Berlin (kobinet) "Funkstille" anders könnte man die derzeitige Situation in Sachen Behindertenpolitik nicht bezeichnen. Sowohl von den Koalitionsverhandlungen in Sachen Bundesteilhabegesetz als auch von den Ergebnissen in Sachen Behindertenpolitik vom SPD Bundesparteitag ist bisher nichts durchgedrungen.

Bericht von Ottmar Miles-Paul

Die Optimisten könnten wahrscheinlich noch glauben, dass die Ergebnisse der Koalitionsverhandlungen in Sachen Bundesteilhabegesetz so gut sind, dass sie erst am Ende präsentiert werden. Pessimisten rätseln, ob bisher überhaupt bei den Verhandlungen heraus gekommen ist, bzw. je heraus kommen wird. Fakt ist, dass das Thema Bundesteilhabegesetz, das immerhin hunderttausende von behinderten Menschen und noch viel mehr Angehörige und PartnerInnen betrifft, anscheinend nicht so wichtig ist, dass es in der Presse zur Sprache kommt, wie andere Themen, die in den Medien ständig diskutiert, reflektiert und kommentiert werden. Hoffen wir, dass die Behindertenpolitik in dieser Legislaturperiode nach Abschluss der Koalitionsverhandlungen offener und beteiligungsfreudiger gestaltet wird.

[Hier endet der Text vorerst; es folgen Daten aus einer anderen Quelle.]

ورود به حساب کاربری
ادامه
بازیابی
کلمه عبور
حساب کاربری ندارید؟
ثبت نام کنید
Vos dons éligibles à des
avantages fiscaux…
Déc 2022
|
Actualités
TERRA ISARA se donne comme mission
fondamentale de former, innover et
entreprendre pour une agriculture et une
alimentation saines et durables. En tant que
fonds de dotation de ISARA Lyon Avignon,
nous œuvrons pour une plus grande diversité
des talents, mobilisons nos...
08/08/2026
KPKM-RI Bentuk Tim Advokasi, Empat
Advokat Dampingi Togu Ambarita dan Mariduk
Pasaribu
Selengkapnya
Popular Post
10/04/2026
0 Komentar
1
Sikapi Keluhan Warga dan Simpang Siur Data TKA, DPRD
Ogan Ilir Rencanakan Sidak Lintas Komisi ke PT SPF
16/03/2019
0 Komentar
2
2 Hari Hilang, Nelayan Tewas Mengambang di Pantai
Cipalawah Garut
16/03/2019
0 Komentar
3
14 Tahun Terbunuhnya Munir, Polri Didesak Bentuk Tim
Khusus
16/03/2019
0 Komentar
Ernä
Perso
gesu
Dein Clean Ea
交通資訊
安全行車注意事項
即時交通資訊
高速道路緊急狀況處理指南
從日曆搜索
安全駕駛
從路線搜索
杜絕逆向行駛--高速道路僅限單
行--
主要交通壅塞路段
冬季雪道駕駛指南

Aber auch vonseiten des SPD-Parteitages ist bisher nichts durchgedrungen, wie dort mit den behindertenpolitischen Anträgen umgegangen wurde. Sei es, dass die ProtagonistInnen der Arbeitsgemeinschaft Selbst Aktiv derzeit schlichtweg zu viel zu tun haben, um die Ergebnisse über die Abstimmungen zu ihren Anträgen zu kommunizieren. Oder, dass es nichts Positives zu kommunizieren gibt. Fakt ist, dass viele behinderte Menschen mittlerweile unruhig sind, was sich in Sachen Behindertenpolitik tut. Denn das hat ja nur eine ganze Menge mit ihrem Leben und ihrer zukünftigen Situation zu tun.

Möge die Funkstille möglichst schnell einer intensiven Beteiligung frei nach dem Motto "Nichts über uns ohne uns" weichen.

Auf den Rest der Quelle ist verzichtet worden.